*Aim of the exercise*.
Reproduce every line from the start of the entries down to and including the line that contains "Se chiudi questo", keeping each line unchanged.

*Saved entries*.
# # #

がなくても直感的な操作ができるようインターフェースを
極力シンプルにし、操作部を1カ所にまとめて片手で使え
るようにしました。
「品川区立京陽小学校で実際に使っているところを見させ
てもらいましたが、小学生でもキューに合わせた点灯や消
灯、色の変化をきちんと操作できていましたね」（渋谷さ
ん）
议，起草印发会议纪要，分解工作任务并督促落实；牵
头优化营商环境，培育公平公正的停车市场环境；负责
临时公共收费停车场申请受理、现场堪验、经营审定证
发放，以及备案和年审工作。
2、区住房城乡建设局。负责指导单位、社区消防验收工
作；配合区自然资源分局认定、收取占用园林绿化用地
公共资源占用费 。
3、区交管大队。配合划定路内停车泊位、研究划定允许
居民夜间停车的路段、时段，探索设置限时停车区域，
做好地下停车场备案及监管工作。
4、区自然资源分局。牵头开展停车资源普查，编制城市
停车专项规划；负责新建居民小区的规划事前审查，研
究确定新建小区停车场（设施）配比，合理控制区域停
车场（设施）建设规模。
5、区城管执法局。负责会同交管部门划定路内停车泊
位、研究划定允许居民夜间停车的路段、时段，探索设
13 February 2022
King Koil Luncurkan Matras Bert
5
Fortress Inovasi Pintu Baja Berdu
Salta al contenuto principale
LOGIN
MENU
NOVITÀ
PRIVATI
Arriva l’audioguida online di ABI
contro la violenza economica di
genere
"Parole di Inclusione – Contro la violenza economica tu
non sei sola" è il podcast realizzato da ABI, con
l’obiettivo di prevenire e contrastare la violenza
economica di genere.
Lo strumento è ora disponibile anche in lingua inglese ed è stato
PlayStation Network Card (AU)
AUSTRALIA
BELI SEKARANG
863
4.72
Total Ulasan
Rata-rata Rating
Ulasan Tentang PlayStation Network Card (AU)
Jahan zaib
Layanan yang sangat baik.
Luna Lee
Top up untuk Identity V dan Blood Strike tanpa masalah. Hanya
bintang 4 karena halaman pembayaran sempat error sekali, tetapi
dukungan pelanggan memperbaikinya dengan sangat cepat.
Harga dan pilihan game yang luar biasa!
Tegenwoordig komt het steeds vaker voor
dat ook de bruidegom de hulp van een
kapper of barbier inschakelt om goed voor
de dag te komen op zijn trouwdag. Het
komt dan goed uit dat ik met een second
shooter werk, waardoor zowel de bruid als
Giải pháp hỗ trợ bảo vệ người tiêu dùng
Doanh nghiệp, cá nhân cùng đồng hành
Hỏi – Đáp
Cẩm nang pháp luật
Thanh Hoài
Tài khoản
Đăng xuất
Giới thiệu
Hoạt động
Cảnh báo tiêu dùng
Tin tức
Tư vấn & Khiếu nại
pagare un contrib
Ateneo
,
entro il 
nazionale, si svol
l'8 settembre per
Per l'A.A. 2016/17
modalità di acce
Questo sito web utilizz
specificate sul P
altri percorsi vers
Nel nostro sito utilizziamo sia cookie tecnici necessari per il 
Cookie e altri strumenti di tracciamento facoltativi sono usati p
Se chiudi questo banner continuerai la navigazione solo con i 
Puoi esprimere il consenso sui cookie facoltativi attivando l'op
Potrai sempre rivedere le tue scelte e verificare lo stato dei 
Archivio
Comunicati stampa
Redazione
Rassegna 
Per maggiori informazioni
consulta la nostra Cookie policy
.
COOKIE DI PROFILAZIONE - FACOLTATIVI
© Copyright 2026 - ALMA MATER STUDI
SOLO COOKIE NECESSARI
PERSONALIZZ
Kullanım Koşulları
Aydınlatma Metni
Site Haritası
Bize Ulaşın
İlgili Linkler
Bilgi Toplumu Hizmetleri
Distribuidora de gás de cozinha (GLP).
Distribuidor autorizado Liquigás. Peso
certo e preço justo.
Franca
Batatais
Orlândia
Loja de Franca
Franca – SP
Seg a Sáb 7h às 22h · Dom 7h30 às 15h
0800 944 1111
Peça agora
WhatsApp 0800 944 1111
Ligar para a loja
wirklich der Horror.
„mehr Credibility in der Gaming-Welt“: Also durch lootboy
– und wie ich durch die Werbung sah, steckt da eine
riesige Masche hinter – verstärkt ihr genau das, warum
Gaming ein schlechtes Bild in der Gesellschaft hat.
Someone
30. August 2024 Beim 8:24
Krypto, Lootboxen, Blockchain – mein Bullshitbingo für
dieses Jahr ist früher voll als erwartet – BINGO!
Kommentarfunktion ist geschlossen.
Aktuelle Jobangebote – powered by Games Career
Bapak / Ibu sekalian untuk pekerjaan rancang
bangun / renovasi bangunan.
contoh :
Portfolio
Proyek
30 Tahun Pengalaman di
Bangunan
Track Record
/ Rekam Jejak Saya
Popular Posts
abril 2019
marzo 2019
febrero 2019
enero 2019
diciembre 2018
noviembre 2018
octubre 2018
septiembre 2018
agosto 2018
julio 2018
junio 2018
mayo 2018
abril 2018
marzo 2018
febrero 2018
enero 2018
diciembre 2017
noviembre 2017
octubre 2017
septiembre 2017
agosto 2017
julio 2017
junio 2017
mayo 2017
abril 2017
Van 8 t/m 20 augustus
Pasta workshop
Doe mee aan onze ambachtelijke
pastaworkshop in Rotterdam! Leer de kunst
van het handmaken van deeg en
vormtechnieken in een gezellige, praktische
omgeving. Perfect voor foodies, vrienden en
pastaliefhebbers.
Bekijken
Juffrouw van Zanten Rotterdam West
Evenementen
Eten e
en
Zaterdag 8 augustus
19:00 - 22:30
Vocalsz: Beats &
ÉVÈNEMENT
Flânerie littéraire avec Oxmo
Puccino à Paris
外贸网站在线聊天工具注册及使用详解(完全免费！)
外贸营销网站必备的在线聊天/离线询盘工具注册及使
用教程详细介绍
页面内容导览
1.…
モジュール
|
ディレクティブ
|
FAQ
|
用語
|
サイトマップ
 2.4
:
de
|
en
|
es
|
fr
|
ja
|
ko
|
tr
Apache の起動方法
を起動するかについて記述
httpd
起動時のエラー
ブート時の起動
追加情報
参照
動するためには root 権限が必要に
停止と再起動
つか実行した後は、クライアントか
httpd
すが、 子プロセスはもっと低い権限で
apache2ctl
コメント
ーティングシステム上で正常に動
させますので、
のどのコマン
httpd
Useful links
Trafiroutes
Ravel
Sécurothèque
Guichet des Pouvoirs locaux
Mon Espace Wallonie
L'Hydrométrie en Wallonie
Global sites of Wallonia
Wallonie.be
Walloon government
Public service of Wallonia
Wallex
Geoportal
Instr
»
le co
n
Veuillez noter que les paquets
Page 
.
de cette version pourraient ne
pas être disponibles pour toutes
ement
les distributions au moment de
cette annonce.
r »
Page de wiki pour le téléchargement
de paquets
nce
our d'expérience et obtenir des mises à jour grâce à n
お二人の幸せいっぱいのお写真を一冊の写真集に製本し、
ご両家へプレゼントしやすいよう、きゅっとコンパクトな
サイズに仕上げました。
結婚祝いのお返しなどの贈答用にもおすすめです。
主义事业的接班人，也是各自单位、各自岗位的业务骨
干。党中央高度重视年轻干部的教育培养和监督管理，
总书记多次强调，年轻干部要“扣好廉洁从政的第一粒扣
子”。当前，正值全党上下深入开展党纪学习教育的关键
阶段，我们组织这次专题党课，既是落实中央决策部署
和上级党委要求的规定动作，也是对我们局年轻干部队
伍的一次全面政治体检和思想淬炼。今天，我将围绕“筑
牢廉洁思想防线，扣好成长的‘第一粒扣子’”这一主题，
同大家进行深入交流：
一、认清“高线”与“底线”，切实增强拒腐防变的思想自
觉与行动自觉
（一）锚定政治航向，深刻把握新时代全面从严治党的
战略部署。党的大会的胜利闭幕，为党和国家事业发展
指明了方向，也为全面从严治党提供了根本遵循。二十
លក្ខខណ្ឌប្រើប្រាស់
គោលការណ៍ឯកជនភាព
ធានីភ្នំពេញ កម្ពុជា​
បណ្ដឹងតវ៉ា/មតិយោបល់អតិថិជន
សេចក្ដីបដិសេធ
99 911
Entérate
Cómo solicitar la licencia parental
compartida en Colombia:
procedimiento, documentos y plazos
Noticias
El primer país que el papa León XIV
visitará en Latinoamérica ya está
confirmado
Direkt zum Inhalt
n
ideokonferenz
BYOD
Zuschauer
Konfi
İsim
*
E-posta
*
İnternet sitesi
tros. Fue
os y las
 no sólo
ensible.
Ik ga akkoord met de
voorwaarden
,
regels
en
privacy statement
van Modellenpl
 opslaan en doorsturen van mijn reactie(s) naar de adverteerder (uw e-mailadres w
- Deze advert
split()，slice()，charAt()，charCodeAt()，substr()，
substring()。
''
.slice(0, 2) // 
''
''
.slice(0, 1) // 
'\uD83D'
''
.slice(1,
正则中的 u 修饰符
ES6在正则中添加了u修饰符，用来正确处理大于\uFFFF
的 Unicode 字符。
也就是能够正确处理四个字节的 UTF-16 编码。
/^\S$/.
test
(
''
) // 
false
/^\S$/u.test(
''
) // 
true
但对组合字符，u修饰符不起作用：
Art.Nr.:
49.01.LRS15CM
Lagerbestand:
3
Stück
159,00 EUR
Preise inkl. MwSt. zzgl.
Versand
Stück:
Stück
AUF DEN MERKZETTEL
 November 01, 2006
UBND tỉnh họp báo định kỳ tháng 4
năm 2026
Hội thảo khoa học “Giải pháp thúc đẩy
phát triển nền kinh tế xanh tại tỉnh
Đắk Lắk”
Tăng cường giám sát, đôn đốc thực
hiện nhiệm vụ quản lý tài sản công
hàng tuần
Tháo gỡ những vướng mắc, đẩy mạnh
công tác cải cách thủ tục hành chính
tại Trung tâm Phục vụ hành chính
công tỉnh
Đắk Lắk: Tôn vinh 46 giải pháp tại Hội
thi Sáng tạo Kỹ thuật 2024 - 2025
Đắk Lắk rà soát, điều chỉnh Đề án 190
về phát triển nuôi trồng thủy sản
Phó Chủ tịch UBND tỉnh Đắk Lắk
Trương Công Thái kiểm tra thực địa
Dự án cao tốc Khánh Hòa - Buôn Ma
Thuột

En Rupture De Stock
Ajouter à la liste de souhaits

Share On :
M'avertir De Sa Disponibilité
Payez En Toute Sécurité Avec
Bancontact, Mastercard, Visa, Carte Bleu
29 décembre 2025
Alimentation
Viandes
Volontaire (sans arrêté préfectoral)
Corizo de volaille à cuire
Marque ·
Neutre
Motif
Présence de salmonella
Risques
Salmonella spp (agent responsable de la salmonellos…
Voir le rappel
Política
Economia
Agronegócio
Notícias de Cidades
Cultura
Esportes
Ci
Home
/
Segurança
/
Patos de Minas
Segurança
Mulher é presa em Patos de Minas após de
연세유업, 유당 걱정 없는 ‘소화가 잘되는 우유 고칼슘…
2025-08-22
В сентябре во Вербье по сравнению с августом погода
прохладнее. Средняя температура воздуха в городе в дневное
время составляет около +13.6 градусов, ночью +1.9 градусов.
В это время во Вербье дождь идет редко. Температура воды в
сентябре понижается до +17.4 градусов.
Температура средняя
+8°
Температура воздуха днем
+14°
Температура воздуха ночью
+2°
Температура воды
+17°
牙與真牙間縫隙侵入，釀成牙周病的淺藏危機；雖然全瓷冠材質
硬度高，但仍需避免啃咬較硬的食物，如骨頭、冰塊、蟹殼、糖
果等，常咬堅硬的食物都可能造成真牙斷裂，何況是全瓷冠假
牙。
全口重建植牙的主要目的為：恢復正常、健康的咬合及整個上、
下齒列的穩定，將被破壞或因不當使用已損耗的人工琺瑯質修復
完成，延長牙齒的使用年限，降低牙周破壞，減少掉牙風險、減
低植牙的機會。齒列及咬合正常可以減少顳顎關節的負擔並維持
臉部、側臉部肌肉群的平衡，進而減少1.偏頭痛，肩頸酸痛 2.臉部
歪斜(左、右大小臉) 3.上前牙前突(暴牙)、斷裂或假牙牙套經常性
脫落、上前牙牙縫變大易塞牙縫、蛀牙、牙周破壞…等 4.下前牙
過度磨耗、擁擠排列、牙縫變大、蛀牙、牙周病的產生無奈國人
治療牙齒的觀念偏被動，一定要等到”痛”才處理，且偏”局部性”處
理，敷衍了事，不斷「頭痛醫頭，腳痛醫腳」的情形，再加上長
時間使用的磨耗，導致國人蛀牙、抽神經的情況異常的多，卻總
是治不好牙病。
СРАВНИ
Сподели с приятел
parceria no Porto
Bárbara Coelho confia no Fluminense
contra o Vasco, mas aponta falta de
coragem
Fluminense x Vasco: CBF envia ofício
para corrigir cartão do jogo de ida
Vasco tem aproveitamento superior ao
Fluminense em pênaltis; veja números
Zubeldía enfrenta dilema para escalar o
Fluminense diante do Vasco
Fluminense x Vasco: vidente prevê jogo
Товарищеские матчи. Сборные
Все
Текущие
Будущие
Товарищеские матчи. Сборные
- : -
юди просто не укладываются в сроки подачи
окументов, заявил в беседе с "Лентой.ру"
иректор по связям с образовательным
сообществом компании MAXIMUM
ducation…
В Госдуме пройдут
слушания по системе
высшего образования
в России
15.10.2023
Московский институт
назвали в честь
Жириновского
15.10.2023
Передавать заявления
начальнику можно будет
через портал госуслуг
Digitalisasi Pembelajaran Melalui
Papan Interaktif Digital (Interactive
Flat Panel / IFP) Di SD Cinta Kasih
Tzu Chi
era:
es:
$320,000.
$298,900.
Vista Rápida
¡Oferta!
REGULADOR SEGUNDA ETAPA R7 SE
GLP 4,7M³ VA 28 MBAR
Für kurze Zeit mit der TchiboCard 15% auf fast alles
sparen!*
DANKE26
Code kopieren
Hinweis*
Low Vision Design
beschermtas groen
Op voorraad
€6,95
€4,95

# # #

*Written answer*.
がなくても直感的な操作ができるようインターフェースを
極力シンプルにし、操作部を1カ所にまとめて片手で使え
るようにしました。
「品川区立京陽小学校で実際に使っているところを見させ
てもらいましたが、小学生でもキューに合わせた点灯や消
灯、色の変化をきちんと操作できていましたね」（渋谷さ
ん）
议，起草印发会议纪要，分解工作任务并督促落实；牵
头优化营商环境，培育公平公正的停车市场环境；负责
临时公共收费停车场申请受理、现场堪验、经营审定证
发放，以及备案和年审工作。
2、区住房城乡建设局。负责指导单位、社区消防验收工
作；配合区自然资源分局认定、收取占用园林绿化用地
公共资源占用费 。
3、区交管大队。配合划定路内停车泊位、研究划定允许
居民夜间停车的路段、时段，探索设置限时停车区域，
做好地下停车场备案及监管工作。
4、区自然资源分局。牵头开展停车资源普查，编制城市
停车专项规划；负责新建居民小区的规划事前审查，研
究确定新建小区停车场（设施）配比，合理控制区域停
车场（设施）建设规模。
5、区城管执法局。负责会同交管部门划定路内停车泊
位、研究划定允许居民夜间停车的路段、时段，探索设
13 February 2022
King Koil Luncurkan Matras Bert
5
Fortress Inovasi Pintu Baja Berdu
Salta al contenuto principale
LOGIN
MENU
NOVITÀ
PRIVATI
Arriva l’audioguida online di ABI
contro la violenza economica di
genere
"Parole di Inclusione – Contro la violenza economica tu
non sei sola" è il podcast realizzato da ABI, con
l’obiettivo di prevenire e contrastare la violenza
economica di genere.
Lo strumento è ora disponibile anche in lingua inglese ed è stato
PlayStation Network Card (AU)
AUSTRALIA
BELI SEKARANG
863
4.72
Total Ulasan
Rata-rata Rating
Ulasan Tentang PlayStation Network Card (AU)
Jahan zaib
Layanan yang sangat baik.
Luna Lee
Top up untuk Identity V dan Blood Strike tanpa masalah. Hanya
bintang 4 karena halaman pembayaran sempat error sekali, tetapi
dukungan pelanggan memperbaikinya dengan sangat cepat.
Harga dan pilihan game yang luar biasa!
Tegenwoordig komt het steeds vaker voor
dat ook de bruidegom de hulp van een
kapper of barbier inschakelt om goed voor
de dag te komen op zijn trouwdag. Het
komt dan goed uit dat ik met een second
shooter werk, waardoor zowel de bruid als
Giải pháp hỗ trợ bảo vệ người tiêu dùng
Doanh nghiệp, cá nhân cùng đồng hành
Hỏi – Đáp
Cẩm nang pháp luật
Thanh Hoài
Tài khoản
Đăng xuất
Giới thiệu
Hoạt động
Cảnh báo tiêu dùng
Tin tức
Tư vấn & Khiếu nại
pagare un contrib
Ateneo
,
entro il 
nazionale, si svol
l'8 settembre per
Per l'A.A. 2016/17
modalità di acce
Questo sito web utilizz
specificate sul P
altri percorsi vers
Nel nostro sito utilizziamo sia cookie tecnici necessari per il 
Cookie e altri strumenti di tracciamento facoltativi sono usati p
Se chiudi questo banner continuerai la navigazione solo con i 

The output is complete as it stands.